Abstract: The aim of this paper is to present the QoE (Quality of Experience) IPTV SDN-based media streaming server enhanced architecture for configuring, controlling, management and provisioning the improved delivery of IPTV service application with low cost, low bandwidth, and high security. Furthermore, it is given a virtual QoE IPTV SDN-based topology to provide an improved IPTV service based on QoE Control and Management of multimedia services functionalities. Inside OpenFlow SDN Controller there are enabled in high flexibility and efficiency Service Load-Balancing Systems; based on the Loading-Balance module and based on GeoIP Service. This two Load-balancing system improve IPTV end-users Quality of Experience (QoE) with optimal management of resources greatly.
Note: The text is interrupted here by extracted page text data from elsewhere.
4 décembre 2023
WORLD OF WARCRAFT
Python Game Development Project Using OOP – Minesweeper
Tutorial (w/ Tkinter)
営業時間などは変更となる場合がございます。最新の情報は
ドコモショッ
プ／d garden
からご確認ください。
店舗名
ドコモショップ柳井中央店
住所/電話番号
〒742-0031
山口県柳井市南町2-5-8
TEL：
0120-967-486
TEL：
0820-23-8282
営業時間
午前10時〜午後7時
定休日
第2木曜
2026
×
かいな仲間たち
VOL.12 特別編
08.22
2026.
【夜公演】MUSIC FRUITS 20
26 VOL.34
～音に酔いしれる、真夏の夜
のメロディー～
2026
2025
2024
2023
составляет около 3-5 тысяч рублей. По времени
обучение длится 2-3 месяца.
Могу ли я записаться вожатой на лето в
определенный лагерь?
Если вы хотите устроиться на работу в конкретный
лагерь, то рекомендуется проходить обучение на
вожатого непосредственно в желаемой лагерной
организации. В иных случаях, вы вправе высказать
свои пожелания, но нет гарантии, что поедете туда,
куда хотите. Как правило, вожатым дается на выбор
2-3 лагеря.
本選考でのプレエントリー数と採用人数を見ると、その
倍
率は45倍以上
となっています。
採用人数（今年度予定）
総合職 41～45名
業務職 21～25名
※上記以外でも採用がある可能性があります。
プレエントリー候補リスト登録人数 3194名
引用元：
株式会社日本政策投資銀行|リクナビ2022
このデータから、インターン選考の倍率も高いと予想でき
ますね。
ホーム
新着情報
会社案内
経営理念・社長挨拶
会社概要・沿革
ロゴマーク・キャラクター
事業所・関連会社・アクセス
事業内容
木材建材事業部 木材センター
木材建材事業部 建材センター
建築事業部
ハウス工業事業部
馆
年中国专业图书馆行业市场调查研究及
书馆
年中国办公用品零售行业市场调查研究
Through the key functionalities of OpenFlow SDN controller, this approach produced several important features, opportunities for overcoming the critical QoE metrics for IPTV Service like achieving incredible Fast Zapping time (Channel Switching time) < 0.1 seconds. This approach enabled Easy and Powerful Transcoding system via FFMPEG encoder. It has the ability to customize streaming dimensions bitrates, latency management and maximum transfer rates ensuring delivering of IPTV streaming services (Audio and Video) in high flexibility, low bandwidth and required performance. This QoE IPTV SDN-based media streaming architecture unlike other architectures provides the possibility of Channel Exchanging between several IPTV service providers all over the word. This new functionality brings many benefits as increasing the number of TV channels received by end –users with low cost, decreasing stream failure time (Channel Failure time < 0.1 seconds) and improving the quality of streaming services.